Temperance blinked at the sight of Asa. She hadn’t seen him in months. Oh, dear, this was not good. Asa and Concord rarely agreed on anything and, in fact, had made pains to speak to each other as little as possible for years. This morning, however, they stood shoulder-to-shoulder in the narrow foundling home hallway, united in their anger toward Caire—and their unhappiness with her. Concord was the taller of the two, his graying brown hair clubbed back and, like all her brothers, unpowdered.
Asa’s hair, in contrast, was a deep golden-brown, the color of a lion, and though he was several inches shorter than Concord, his broad shoulders nearly took up the width of the hall. His shirt and coat strained over his chest as if he did some physical labor every day of his life. Yet no one in the family knew exactly how Asa earned his living, and he was quite vague when asked. Temperance had long suspected that her other brothers feared to press him too closely in case his work was not entirely respectable.
“Lord Caire did not hold me against my will,” she said now.
Concord scowled. “Then what were you doing at his house all night?”
“Lord Caire was ill. I merely stayed to help nurse him.”
“Ill in what way?” Asa asked.
Temperance glanced down the hallway, toward the kitchen behind her brothers. Where was Winter?
“He had an infection,” she said cautiously.
Asa’s green eyes sharpened. “An infection of what?”
“A shoulder wound.”
Her brothers exchanged a glance.
“And how was he wounded?” Concord rumbled.
Temperance winced. “He was attacked the other night by footpads. One stabbed him in the shoulder.”

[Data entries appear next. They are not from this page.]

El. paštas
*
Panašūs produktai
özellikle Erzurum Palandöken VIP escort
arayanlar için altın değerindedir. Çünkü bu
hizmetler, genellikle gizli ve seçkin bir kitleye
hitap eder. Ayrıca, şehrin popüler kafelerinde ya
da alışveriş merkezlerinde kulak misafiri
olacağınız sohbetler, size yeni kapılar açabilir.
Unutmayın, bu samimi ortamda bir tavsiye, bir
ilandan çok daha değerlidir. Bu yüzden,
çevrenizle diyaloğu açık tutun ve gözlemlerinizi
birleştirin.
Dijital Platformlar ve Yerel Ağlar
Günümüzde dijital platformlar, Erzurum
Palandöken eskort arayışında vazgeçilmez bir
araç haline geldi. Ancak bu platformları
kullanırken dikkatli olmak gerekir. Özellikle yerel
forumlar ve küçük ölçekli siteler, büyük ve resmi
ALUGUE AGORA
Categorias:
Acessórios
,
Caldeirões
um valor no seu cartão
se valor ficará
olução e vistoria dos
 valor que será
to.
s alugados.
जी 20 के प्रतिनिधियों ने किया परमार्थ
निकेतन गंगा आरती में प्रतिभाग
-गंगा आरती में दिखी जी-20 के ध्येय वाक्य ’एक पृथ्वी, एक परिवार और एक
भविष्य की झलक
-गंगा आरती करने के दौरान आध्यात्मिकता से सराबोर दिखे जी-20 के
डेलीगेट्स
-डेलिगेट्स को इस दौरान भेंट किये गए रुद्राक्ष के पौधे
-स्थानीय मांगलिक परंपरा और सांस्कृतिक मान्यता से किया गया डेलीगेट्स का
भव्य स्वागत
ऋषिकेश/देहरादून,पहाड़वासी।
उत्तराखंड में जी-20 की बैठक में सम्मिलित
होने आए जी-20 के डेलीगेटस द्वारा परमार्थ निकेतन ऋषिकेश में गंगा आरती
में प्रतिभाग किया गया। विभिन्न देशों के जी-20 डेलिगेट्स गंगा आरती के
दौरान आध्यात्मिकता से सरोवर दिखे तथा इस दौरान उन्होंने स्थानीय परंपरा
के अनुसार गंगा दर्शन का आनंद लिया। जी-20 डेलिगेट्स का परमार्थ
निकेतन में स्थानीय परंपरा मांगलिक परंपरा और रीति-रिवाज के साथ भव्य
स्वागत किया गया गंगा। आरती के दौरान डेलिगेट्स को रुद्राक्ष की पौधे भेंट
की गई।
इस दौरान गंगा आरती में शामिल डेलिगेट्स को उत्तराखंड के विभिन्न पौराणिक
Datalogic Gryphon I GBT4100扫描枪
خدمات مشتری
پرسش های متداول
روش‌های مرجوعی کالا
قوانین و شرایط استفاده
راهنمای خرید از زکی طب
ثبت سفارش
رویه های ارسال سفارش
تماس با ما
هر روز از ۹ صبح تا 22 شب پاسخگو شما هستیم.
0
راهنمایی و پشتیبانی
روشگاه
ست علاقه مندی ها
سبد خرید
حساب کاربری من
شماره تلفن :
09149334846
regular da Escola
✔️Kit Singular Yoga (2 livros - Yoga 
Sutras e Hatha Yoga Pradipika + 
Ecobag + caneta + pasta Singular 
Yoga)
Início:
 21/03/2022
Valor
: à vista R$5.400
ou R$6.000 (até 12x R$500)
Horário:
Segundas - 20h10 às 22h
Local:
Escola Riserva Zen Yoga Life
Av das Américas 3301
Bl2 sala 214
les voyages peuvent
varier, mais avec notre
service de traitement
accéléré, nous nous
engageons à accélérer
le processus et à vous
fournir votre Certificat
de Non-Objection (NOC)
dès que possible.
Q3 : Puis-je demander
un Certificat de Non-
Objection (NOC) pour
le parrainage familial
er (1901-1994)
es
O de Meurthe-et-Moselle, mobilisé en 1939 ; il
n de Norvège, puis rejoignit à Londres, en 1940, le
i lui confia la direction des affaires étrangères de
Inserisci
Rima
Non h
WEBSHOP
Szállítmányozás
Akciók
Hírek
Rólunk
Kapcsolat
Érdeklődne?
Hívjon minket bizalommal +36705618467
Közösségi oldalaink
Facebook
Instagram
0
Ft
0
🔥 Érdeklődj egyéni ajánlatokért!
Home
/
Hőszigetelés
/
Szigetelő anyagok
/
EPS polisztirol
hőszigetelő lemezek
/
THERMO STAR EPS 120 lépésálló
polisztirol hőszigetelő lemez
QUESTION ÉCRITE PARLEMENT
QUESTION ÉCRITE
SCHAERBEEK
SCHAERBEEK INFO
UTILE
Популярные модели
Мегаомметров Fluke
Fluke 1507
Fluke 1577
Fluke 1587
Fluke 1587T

For a moment, both of her brothers merely stared at her, and then Concord’s eyes narrowed. “You spent the night with an aristocrat who gets himself attacked by footpads.”
“It was hardly his fault,” Temperance protested.
“Nevertheless,” Concord began pedantically.
Fortunately, Asa interrupted him. “She looks half dead, Con. Let’s continue this discussion in the kitchen.”
Concord glared at his younger brother, and Temperance thought he might refuse out of sheer contrariness. Then he pursed his lips. “Very well.”
He turned and stomped off down the hall. Asa gestured for Temperance to precede him. His eyes were unreadable. Temperance inhaled, wishing she could have this confrontation when she’d had more sleep.
The foundling home kitchen was usually bustling in the morning—it was only a little after eight of the clock—but today only a single figure sat at the long table.
Temperance stopped short in the doorway, staring at Winter. “Why aren’t you at the school?”
He looked at her, his dark brown eyes shadowed. “I closed the school today after searching all night for you.”
“Oh, Winter, I am so sorry.” Guilt swept away what little vigor she still had. Temperance sank into one of the kitchen chairs. “I couldn’t leave him last night, truly. He had no one to help him.”
Concord snorted not very nicely. “An aristocrat? His home wasn’t crawling with servants to tend him?”
“There were servants, yes, but no one to ca—” She almost said care for him, but at the last second Temperance bit back the words. “No one to take charge.”
Asa looked thoughtfully at her, as if he knew the word she’d cut off.
But Concord merely pulled at his chin, a habit he had when distressed. “Why have you sought the company of this man in the first place?”